■ **What you need to do**:
Scan the entries below for the word "Nintendo". Copy each line that has it.

■ **Data for analysis**:
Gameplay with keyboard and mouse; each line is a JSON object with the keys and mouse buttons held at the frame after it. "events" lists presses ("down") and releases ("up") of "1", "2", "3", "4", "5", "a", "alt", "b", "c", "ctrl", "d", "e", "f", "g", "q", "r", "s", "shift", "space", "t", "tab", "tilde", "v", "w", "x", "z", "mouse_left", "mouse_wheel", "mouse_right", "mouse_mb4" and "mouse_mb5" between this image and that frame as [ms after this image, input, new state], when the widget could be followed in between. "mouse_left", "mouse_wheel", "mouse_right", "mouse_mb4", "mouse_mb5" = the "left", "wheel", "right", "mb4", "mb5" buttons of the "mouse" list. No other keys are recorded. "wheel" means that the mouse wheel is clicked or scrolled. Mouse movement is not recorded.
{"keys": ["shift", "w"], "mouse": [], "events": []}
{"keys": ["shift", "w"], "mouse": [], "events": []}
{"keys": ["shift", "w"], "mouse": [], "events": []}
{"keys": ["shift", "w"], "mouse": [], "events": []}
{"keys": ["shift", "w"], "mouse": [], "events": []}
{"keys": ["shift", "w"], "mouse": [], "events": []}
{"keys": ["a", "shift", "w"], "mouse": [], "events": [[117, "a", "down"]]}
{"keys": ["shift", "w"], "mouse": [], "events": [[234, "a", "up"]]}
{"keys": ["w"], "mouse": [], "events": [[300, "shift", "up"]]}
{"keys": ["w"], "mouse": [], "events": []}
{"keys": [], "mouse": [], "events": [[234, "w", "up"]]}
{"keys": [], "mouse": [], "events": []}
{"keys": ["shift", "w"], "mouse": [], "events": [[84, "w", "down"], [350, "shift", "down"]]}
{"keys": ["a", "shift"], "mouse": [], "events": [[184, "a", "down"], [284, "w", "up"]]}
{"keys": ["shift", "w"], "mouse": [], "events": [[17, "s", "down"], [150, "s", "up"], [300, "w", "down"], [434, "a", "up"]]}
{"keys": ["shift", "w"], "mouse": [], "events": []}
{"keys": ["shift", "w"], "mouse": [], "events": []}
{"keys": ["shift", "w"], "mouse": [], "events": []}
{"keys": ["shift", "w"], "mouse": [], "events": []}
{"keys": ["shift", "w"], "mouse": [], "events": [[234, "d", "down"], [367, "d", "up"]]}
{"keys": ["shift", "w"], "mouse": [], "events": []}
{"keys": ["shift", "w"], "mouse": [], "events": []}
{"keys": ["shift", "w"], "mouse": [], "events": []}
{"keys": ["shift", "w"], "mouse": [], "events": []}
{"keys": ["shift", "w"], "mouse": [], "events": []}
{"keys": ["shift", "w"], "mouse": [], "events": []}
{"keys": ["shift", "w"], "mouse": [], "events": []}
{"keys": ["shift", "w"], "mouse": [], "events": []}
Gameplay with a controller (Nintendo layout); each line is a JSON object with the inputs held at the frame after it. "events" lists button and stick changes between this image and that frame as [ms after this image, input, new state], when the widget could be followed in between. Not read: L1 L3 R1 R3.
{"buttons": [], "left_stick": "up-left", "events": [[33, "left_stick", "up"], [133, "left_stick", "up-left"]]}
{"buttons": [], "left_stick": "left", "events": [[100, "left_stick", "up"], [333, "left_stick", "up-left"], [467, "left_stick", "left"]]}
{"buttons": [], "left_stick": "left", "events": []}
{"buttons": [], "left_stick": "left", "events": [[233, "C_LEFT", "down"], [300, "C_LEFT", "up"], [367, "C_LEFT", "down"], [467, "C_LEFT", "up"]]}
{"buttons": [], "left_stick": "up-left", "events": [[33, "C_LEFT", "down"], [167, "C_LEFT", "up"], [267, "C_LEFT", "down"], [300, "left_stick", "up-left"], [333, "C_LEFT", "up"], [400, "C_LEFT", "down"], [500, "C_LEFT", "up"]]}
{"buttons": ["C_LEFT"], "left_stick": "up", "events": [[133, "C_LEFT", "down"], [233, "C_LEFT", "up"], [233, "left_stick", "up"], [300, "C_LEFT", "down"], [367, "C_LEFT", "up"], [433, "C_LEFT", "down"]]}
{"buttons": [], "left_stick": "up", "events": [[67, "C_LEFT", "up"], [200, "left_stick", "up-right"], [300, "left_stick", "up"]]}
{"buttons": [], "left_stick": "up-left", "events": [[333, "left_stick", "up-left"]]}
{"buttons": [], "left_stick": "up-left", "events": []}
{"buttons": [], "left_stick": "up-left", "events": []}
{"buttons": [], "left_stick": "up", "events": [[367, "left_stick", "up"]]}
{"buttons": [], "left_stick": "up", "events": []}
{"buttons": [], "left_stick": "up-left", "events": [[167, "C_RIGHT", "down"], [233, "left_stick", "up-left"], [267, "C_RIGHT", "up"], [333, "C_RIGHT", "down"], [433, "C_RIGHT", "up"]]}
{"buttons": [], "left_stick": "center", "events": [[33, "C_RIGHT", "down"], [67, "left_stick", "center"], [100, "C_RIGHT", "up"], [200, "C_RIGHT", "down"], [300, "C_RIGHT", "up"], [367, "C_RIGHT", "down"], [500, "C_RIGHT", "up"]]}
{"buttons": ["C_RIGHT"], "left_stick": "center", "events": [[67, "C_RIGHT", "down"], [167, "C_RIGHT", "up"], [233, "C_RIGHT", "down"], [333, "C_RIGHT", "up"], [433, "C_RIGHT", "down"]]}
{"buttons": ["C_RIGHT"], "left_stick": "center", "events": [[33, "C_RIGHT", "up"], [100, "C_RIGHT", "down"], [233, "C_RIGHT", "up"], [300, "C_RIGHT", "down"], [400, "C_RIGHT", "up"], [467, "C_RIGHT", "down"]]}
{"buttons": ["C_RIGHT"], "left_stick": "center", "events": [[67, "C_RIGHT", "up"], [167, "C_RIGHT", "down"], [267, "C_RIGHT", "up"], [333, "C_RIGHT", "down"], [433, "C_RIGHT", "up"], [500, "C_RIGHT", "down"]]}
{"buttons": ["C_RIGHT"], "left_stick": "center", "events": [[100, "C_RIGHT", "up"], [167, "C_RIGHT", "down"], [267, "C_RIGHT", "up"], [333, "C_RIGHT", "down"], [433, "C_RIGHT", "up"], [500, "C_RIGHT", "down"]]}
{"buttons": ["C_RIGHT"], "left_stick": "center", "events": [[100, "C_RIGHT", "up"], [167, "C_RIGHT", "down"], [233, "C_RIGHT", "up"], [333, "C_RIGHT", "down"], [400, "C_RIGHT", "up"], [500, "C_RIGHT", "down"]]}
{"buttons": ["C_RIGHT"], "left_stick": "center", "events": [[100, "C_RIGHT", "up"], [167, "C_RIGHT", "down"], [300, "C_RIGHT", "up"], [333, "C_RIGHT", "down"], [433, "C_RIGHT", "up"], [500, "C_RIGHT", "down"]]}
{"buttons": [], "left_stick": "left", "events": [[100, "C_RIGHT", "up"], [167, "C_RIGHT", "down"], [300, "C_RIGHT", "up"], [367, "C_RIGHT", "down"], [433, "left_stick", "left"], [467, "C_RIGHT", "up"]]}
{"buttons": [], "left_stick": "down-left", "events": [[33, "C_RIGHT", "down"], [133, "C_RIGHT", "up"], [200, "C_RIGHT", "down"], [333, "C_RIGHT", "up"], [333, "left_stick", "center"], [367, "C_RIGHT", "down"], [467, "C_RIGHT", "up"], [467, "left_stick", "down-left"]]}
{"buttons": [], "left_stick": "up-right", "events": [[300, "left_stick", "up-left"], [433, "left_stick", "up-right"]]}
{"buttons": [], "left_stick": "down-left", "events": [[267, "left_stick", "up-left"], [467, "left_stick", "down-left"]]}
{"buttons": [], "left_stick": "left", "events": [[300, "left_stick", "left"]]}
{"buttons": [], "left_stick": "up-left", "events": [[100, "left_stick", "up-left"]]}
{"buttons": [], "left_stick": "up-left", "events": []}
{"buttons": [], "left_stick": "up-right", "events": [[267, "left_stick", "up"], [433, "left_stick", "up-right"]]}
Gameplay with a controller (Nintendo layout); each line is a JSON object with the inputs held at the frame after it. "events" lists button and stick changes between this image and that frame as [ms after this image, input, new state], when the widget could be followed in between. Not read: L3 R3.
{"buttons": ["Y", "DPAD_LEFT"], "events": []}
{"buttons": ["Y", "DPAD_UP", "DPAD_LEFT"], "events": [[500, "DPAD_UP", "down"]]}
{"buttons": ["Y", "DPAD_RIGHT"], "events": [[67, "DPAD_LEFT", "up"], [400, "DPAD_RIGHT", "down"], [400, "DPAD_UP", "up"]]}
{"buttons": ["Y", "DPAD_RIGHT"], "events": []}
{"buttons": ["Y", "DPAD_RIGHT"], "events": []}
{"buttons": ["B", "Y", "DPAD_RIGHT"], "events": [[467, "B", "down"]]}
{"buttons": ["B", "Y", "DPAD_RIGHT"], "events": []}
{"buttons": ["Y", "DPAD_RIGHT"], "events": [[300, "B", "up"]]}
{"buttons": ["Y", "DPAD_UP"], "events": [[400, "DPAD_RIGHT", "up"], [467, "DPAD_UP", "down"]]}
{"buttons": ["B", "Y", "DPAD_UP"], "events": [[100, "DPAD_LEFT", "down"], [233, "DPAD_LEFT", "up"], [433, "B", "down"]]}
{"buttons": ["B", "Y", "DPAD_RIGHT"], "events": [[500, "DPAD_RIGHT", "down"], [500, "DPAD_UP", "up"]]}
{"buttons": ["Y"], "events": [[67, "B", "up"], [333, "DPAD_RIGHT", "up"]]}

■ **Task response**:
Gameplay with a controller (Nintendo layout); each line is a JSON object with the inputs held at the frame after it. "events" lists button and stick changes between this image and that frame as [ms after this image, input, new state], when the widget could be followed in between. Not read: L1 L3 R1 R3.
Gameplay with a controller (Nintendo layout); each line is a JSON object with the inputs held at the frame after it. "events" lists button and stick changes between this image and that frame as [ms after this image, input, new state], when the widget could be followed in between. Not read: L3 R3.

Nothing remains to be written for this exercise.